● **ELENCO DEI COMPITI**
**1)** Secondo il testo su Pievequinta, chi gestiva l'attività del "Sale e Tabacchi"?
**2)** Indica soltanto il numero di righe dei record che contengono la stringa "startSize".

● **ESTRATTO DELLA PAGINA**
* * * * *
PIEVEQUINTA, L’OSTERIA E IL SALE E TABACCHI

di Mauro Mariani

L’edificio in angolo tra via Cervese e Donnasanta. Nella prima metà del Novecento dall’ingresso di sinistra si accedeva al “Sale e Tabacchi”, da quello di destra si entrava nell’osteria. Foto 1960, raccolta privata.

A Pievequinta, nella prima metà del Novecento, lincrocio stradale tra via Cervese e via Donnasanta (l’antica via per Forlimpopoli) era un luogo rilevante per gli abitanti locali e per i viandanti. Proprio nell’edificio in angolo tra le due strade si trovavano due punti di riferimento del circondario agricolo locale distante da Forlì circa 6 chilometri: il “Sale e Tabacchi”, con tanto di telefono pubblico, e l’osteria. Il Sale e Tabacchi era posizionato nel locale rivolto verso la Cervese, mentre l’osteria si trovava nella stanza che guarda solo su via Donnasanta. In quell’osteria si fermava spesso a bere un bicchiere di vino Carlo Brighi det Zaclen negli intervalli fra una suonata e l’altra nel circolo dei socialisti che era proprio di fronte. Quando gli intervenuti alla festa da ballo si spazientivano per la prolungata assenza del capo orchestra si alzava la famosa chiamata “taca zaclen” e a quel punto riprendevano le danze.

L’attività di “Sale e Tabacchi” era gestita da Emilio Turci detto Miglio o anche e Zòp perché aveva una gamba di legno (ricordo della Prima guerra mondiale) e dalla consorte la Minghina. Nel negozio, oltre agli articoli del Monopolio (sale, tabacchi e francobolli) erano presenti pochi altri generi. In questo, come in tutti gli altri negozi, tutto veniva venduto sfuso ed in minime quantità: le possibilità finanziarie erano per tutti molto limitate. Pochi, infatti, compravano un pacchetto intero di sigarette, più spesso acquistavano due sigarette o quattro. Eccezionalmente 10. Anche di sale se ne comprava poco, massimo mezzo chilogrammo. Per questo sul banco era presente una grande bilancia a bracci uguali. Uno sorreggeva un piatto per appoggiare i pesi e l’altro sosteneva un contenitore in vetro. Quest’ultimo, sospeso tramite tre catenelle, era molto robusto ed incurvato per poter contenere il sale. Una volta pesato, si alzava il piatto da una parte e si versava il sale su un telo o sacchettino, che l’acquirente aveva portato da casa, avendo cura di far scendere anche i granelli che ostinatamente restavano aderenti al vetro. Per questa operazione era lì pronto un garnadel (scopino di saggina).
* * * * *
[Record del dataset]
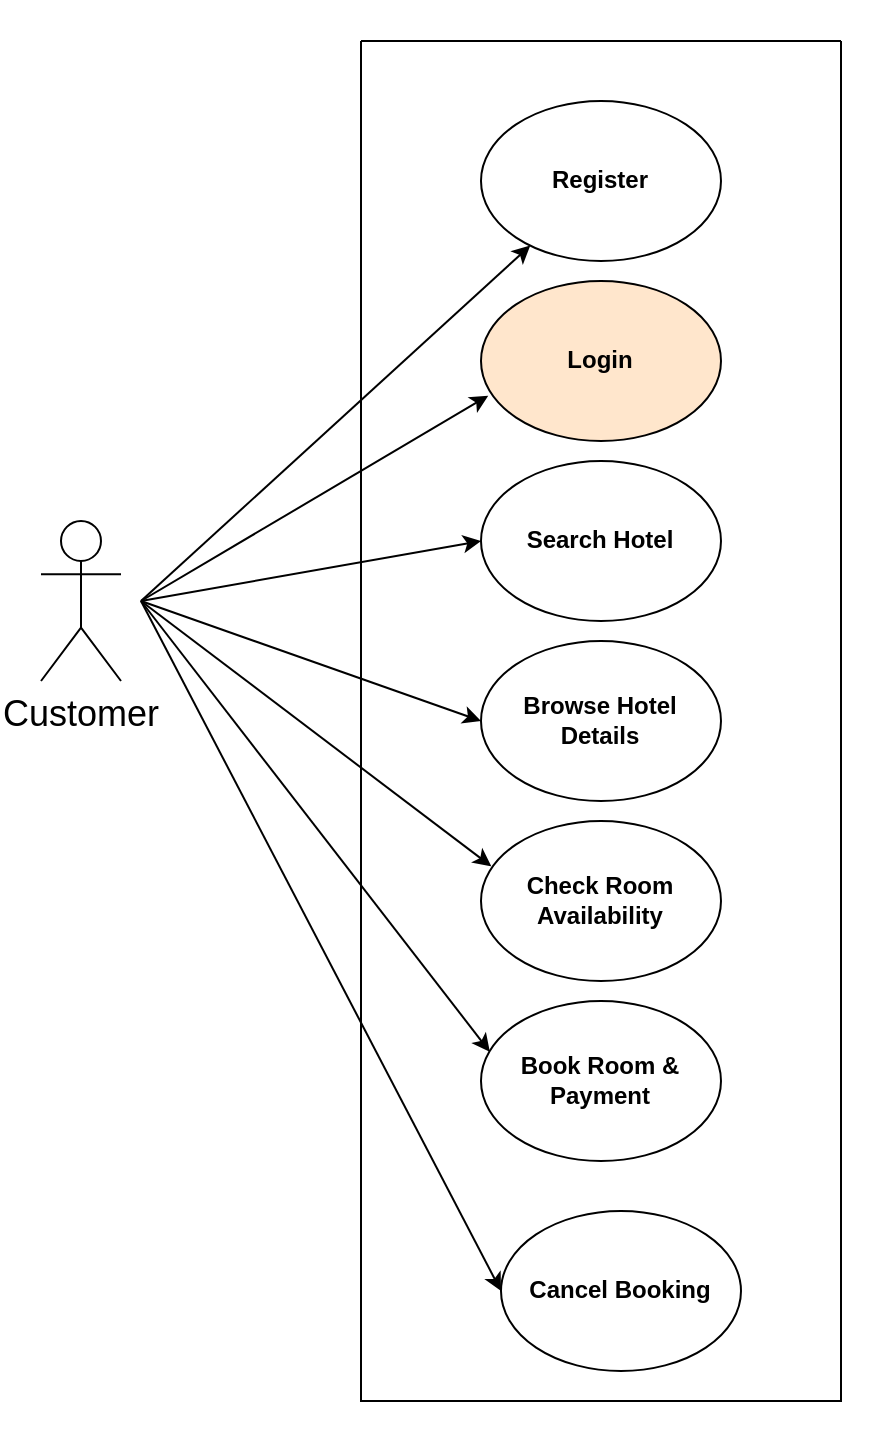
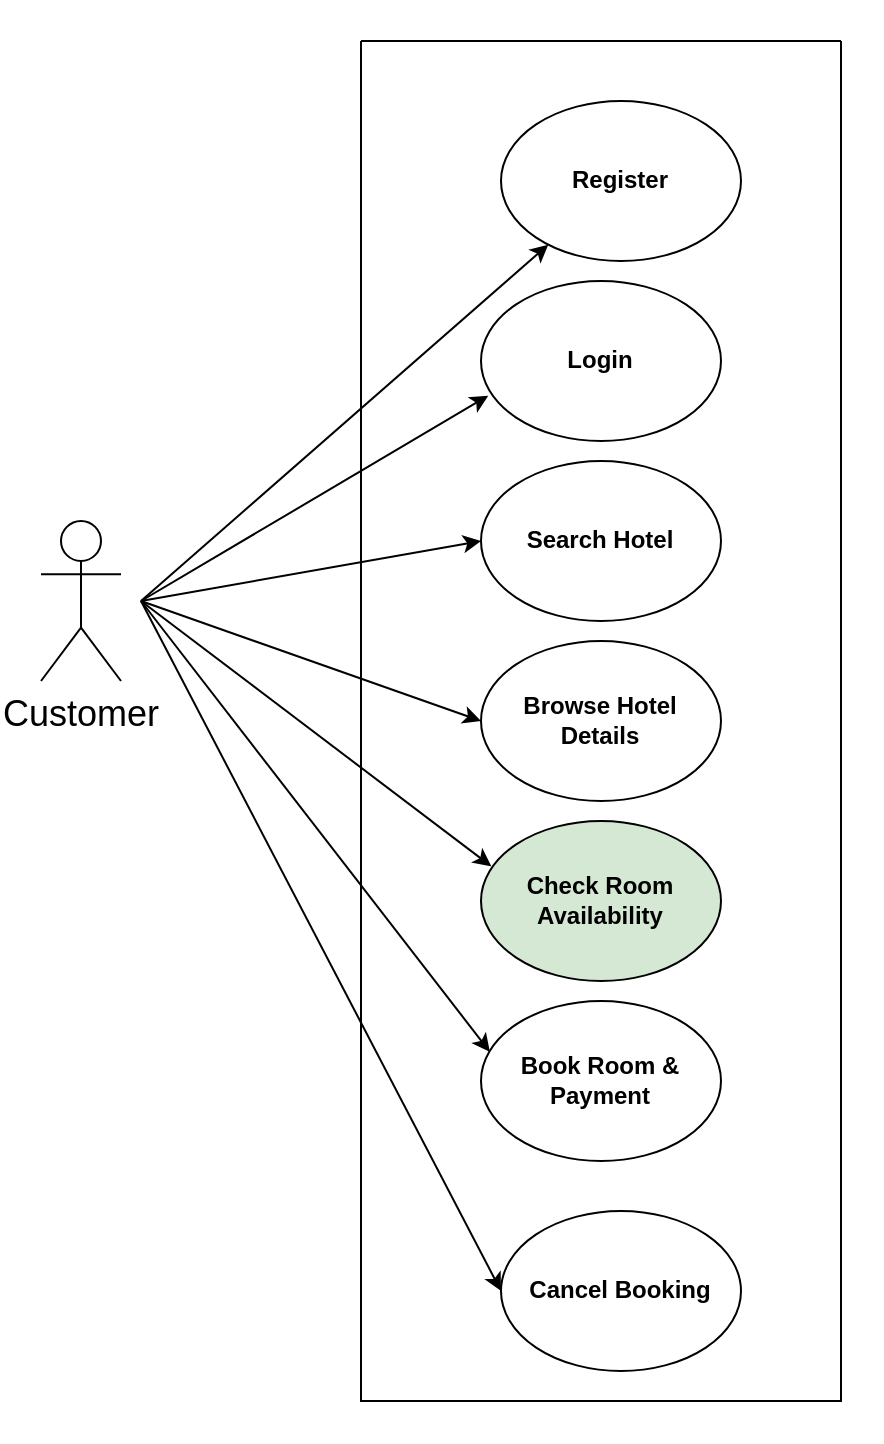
  <mxCell id="0" />
  <mxCell id="1" parent="0" />
- <mxCell id="2" value="&lt;b&gt;Register&lt;/b&gt;" style="ellipse;whiteSpace=wrap;html=1;" parent="1" vertex="1"><mxGeometry x="240" y="50" width="120" height="80" as="geometry" /></mxCell>
+ <mxCell id="2" value="&lt;b&gt;Register&lt;/b&gt;" style="ellipse;whiteSpace=wrap;html=1;" parent="1" vertex="1"><mxGeometry x="250" y="50" width="120" height="80" as="geometry" /></mxCell>
  <mxCell id="3" value="&lt;b&gt;Search Hotel&lt;/b&gt;" style="ellipse;whiteSpace=wrap;html=1;" parent="1" vertex="1"><mxGeometry x="240" y="230" width="120" height="80" as="geometry" /></mxCell>
- <mxCell id="4" value="&lt;b&gt;Login&lt;/b&gt;" style="ellipse;whiteSpace=wrap;html=1;fillColor=#ffe6cc;" parent="1" vertex="1"><mxGeometry x="240" y="140" width="120" height="80" as="geometry" /></mxCell>
+ <mxCell id="4" value="&lt;b&gt;Login&lt;/b&gt;" style="ellipse;whiteSpace=wrap;html=1;" parent="1" vertex="1"><mxGeometry x="240" y="140" width="120" height="80" as="geometry" /></mxCell>
  <mxCell id="5" value="&lt;b&gt;Book Room &amp;amp; Payment&lt;/b&gt;" style="ellipse;whiteSpace=wrap;html=1;" parent="1" vertex="1"><mxGeometry x="240" y="500" width="120" height="80" as="geometry" /></mxCell>
- <mxCell id="6" value="&lt;b&gt;Check Room Availability&lt;/b&gt;" style="ellipse;whiteSpace=wrap;html=1;" parent="1" vertex="1"><mxGeometry x="240" y="410" width="120" height="80" as="geometry" /></mxCell>
+ <mxCell id="6" value="&lt;b&gt;Check Room Availability&lt;/b&gt;" style="ellipse;whiteSpace=wrap;html=1;fillColor=#d5e8d4;" parent="1" vertex="1"><mxGeometry x="240" y="410" width="120" height="80" as="geometry" /></mxCell>
  <mxCell id="7" value="Customer" style="shape=umlActor;verticalLabelPosition=bottom;verticalAlign=top;html=1;outlineConnect=0;fontSize=18;" parent="1" vertex="1"><mxGeometry x="20" y="260" width="40" height="80" as="geometry" /></mxCell>
  <mxCell id="8" value="" style="endArrow=classic;html=1;rounded=0;fontSize=18;" parent="1" target="2" edge="1"><mxGeometry width="50" height="50" relative="1" as="geometry"><mxPoint x="70" y="300" as="sourcePoint" /><mxPoint x="180" y="250" as="targetPoint" /></mxGeometry></mxCell>
  <mxCell id="9" value="" style="endArrow=classic;html=1;rounded=0;fontSize=18;entryX=0.03;entryY=0.717;entryDx=0;entryDy=0;entryPerimeter=0;" parent="1" target="4" edge="1"><mxGeometry width="50" height="50" relative="1" as="geometry"><mxPoint x="70" y="300" as="sourcePoint" /><mxPoint x="274.618" y="132.305" as="targetPoint" /></mxGeometry></mxCell>
  <mxCell id="10" value="" style="endArrow=classic;html=1;rounded=0;fontSize=18;entryX=0;entryY=0.5;entryDx=0;entryDy=0;" parent="1" target="3" edge="1"><mxGeometry width="50" height="50" relative="1" as="geometry"><mxPoint x="70" y="300" as="sourcePoint" /><mxPoint x="253.6" y="207.36" as="targetPoint" /></mxGeometry></mxCell>
  <mxCell id="11" value="" style="endArrow=classic;html=1;rounded=0;fontSize=18;entryX=0;entryY=0.5;entryDx=0;entryDy=0;" parent="1" target="15" edge="1"><mxGeometry width="50" height="50" relative="1" as="geometry"><mxPoint x="70" y="300" as="sourcePoint" /><mxPoint x="263.6" y="217.36" as="targetPoint" /></mxGeometry></mxCell>
  <mxCell id="12" value="" style="endArrow=classic;html=1;rounded=0;fontSize=18;entryX=0.043;entryY=0.283;entryDx=0;entryDy=0;entryPerimeter=0;" parent="1" target="6" edge="1"><mxGeometry width="50" height="50" relative="1" as="geometry"><mxPoint x="70" y="300" as="sourcePoint" /><mxPoint x="250" y="370" as="targetPoint" /></mxGeometry></mxCell>
  <mxCell id="13" value="" style="endArrow=classic;html=1;rounded=0;fontSize=18;entryX=0.037;entryY=0.318;entryDx=0;entryDy=0;entryPerimeter=0;" parent="1" target="5" edge="1"><mxGeometry width="50" height="50" relative="1" as="geometry"><mxPoint x="70" y="300" as="sourcePoint" /><mxPoint x="260" y="380" as="targetPoint" /></mxGeometry></mxCell>
  <mxCell id="14" value="" style="swimlane;startSize=0;fontSize=18;" parent="1" vertex="1"><mxGeometry x="180" y="20" width="240" height="680" as="geometry" /></mxCell>
  <mxCell id="15" value="&lt;b&gt;Browse Hotel Details&lt;/b&gt;" style="ellipse;whiteSpace=wrap;html=1;" parent="14" vertex="1"><mxGeometry x="60" y="300" width="120" height="80" as="geometry" /></mxCell>
  <mxCell id="16" value="&lt;b&gt;Cancel Booking&lt;/b&gt;" style="ellipse;whiteSpace=wrap;html=1;" vertex="1" parent="14"><mxGeometry x="70" y="585" width="120" height="80" as="geometry" /></mxCell>
  <mxCell id="17" value="" style="endArrow=classic;html=1;rounded=0;entryX=0;entryY=0.5;entryDx=0;entryDy=0;" edge="1" parent="1" target="16"><mxGeometry width="50" height="50" relative="1" as="geometry"><mxPoint x="70" y="300" as="sourcePoint" /><mxPoint x="260" y="430" as="targetPoint" /></mxGeometry></mxCell>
* * * * *
● **RISPOSTE AI COMPITI**
**1)** La gestivano Emilio Turci, detto Miglio o anche e Zòp, e la consorte, la Minghina.

**2)** 1